Recommended Read: Why an Autistic Woman Says You Should Stop Trying to Please Everyone

What would it be like to stop trying to please other people so often?
Photo by ActionVance.

How often do you do something you don't really want to do because you feel obligated to other people? Whether it's sticking around at a party when you really just want to go home or keeping quiet about some subject you think needs to be talked about, we all do it.

That's why we should all read this Vice article called Why You Should Stop Trying to Please Everyone, By Me, An Autistic Woman with Madeleine Ryan being the autistic woman who wrote it. She describes her experience as a person who is both autistic and antisocial, just doing whatever the heck seems right to her without trying to balance and account for everyone's feelings.

Basically, as she puts it, "By virtue of being autistic, I’m highly likely to find myself inconveniencing people with the truth."

I am partially horrified and partially inspired.

The horror comes from the fact that, if we want to have friendship and community, we have to consider the feelings of others. Caring about someone else and their feelings is kind of a core principle of being in a relationship. This means thinking about who is around when you bring up someone's drug problem and going to their wedding or art opening, smiling, and saying nice things, even if you are bored out of your mind.

Truly doing whatever you want, whenever you want, no matter who is around, is selfish and breaks a community apart pretty quickly.

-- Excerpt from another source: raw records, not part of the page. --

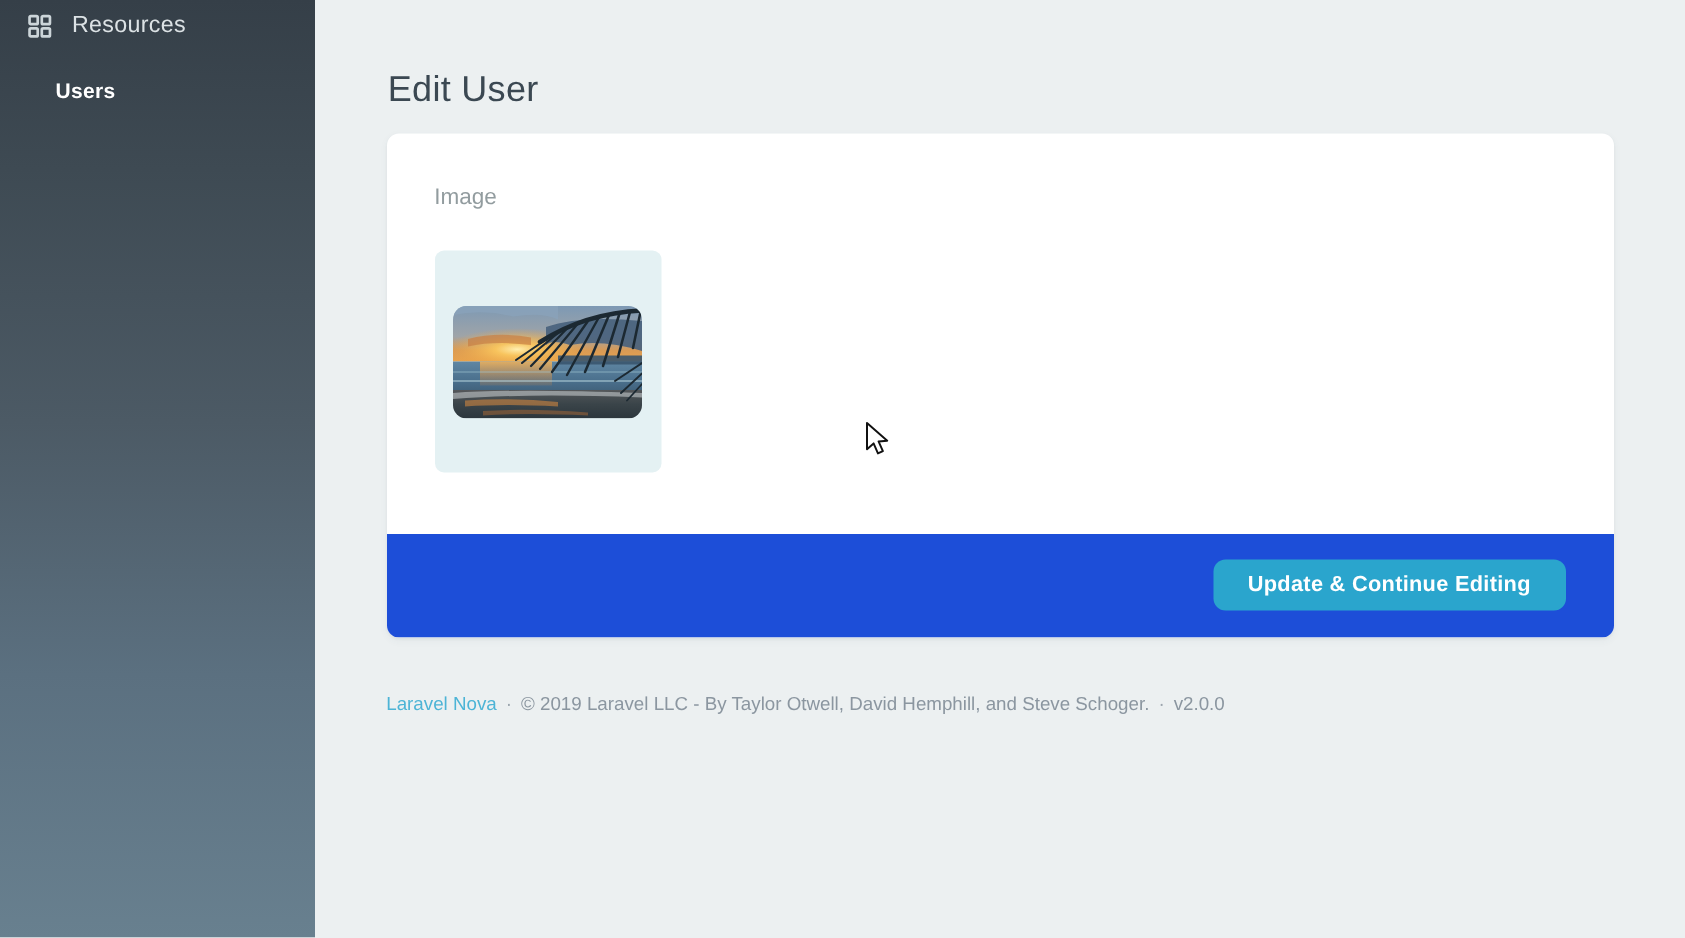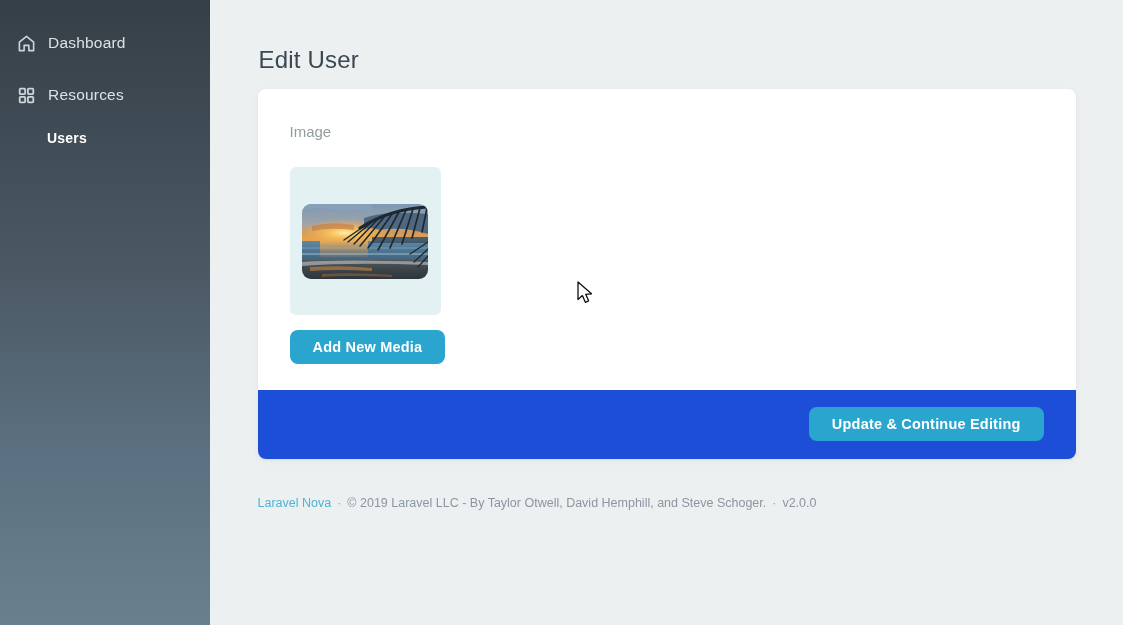"Dashboard" div.nav-item { html: <div> <span> <svg> <path></path> </svg> </span> <span>Dashboard</span> </div> -> none }
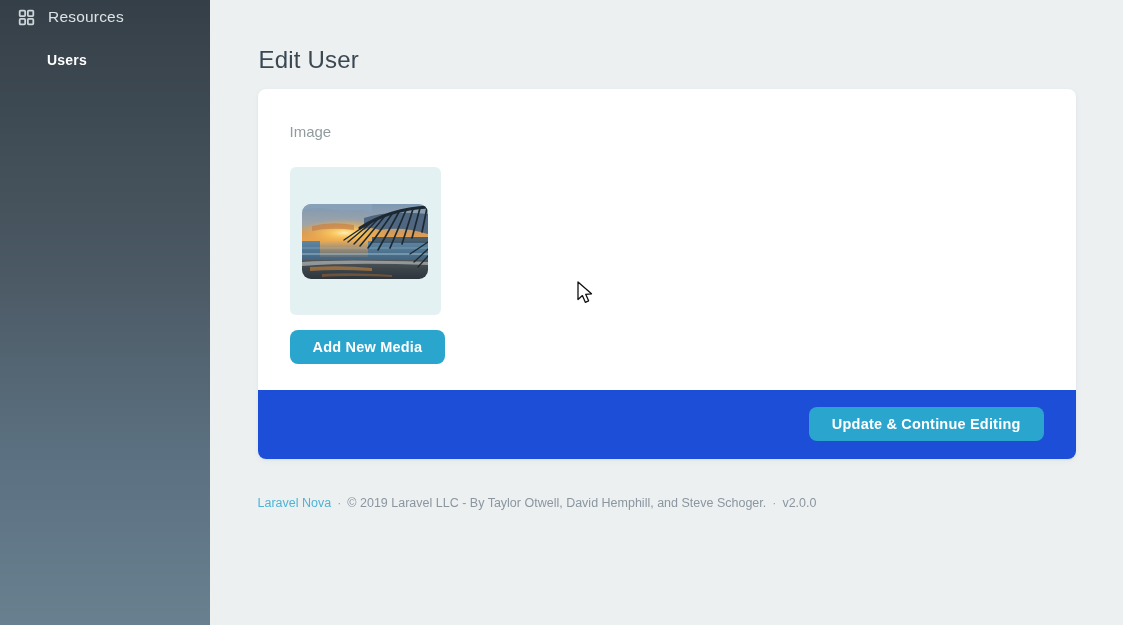"Users" .nav-sub { padding-left: 47px -> 37px }
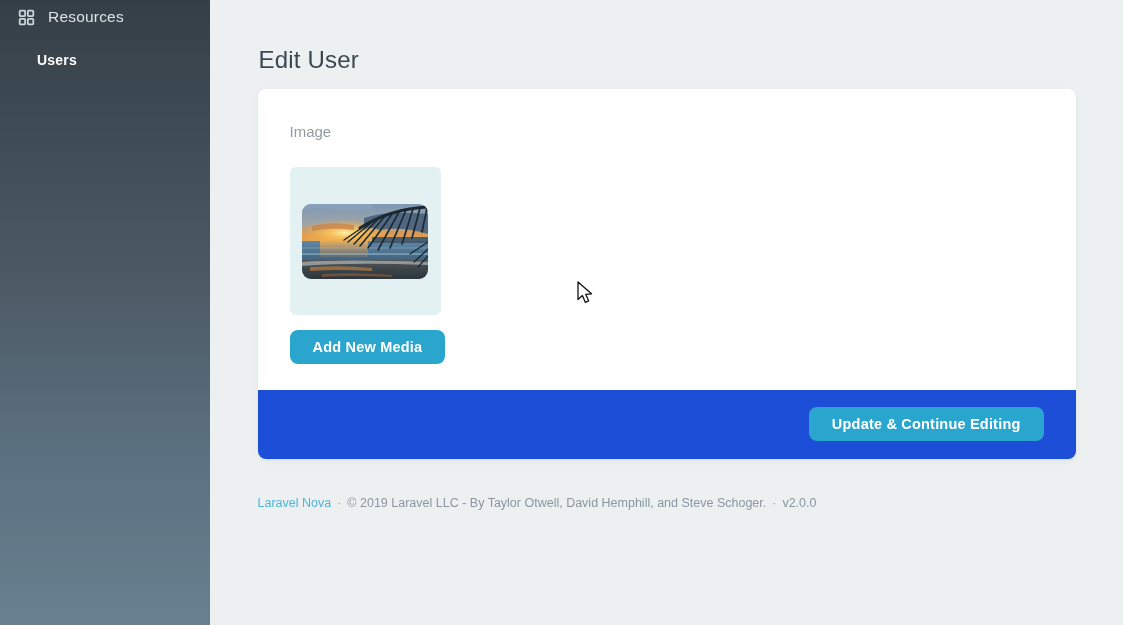"Add New Media" button.btn { html: <button>Add New Media</button> -> none }
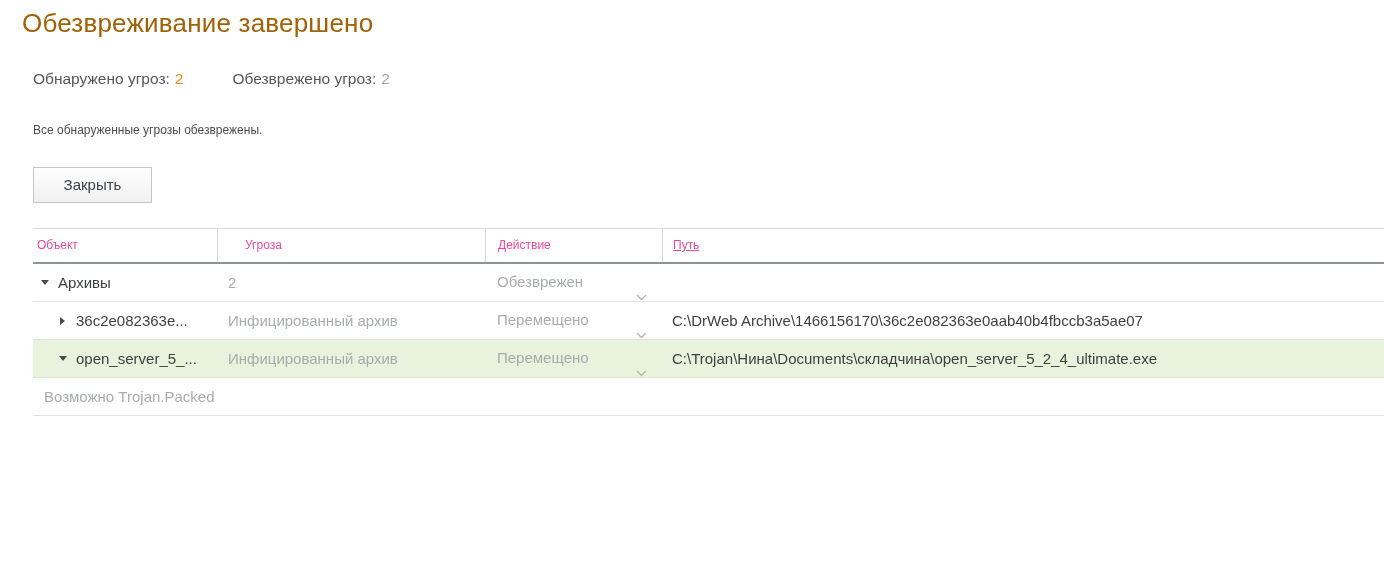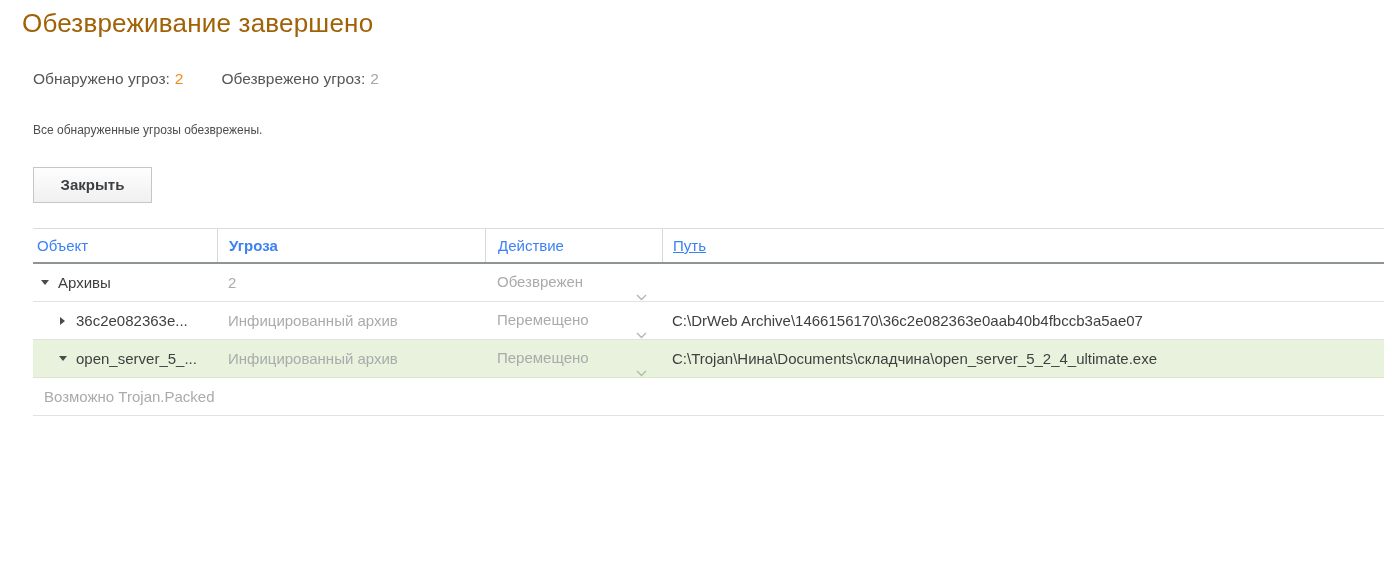"Обнаружено угроз: 2" .stats-row { gap: 38px -> 49px }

To be clear, I am not horrified at her - she is welcome to do whatever she wants and seems very aware of the consequences of potentially alienating everyone in her life and is fine with it. She can go forth and live her life. I am just horrified to think of doing that myself. I am not antisocial. I need community and friendship and love.

The inspiration, on the other hand, comes from that low-level release of obligation that might make it easier for me to honour my own needs. Sometimes, for example, I have no problem leaving a party when I'm tired or just feeling done, while other times I sit in a circle of people who are idly chatting, dying of sleepiness, and can't bring myself to say goodbye.

This is where she makes a very good point: "Socializing when you’d rather not means missing out on an opportunity to care for and get to know yourself. And the relationship that you have with yourself is the longest lasting, till-death-do-you-part relationship that you’re ever going to have."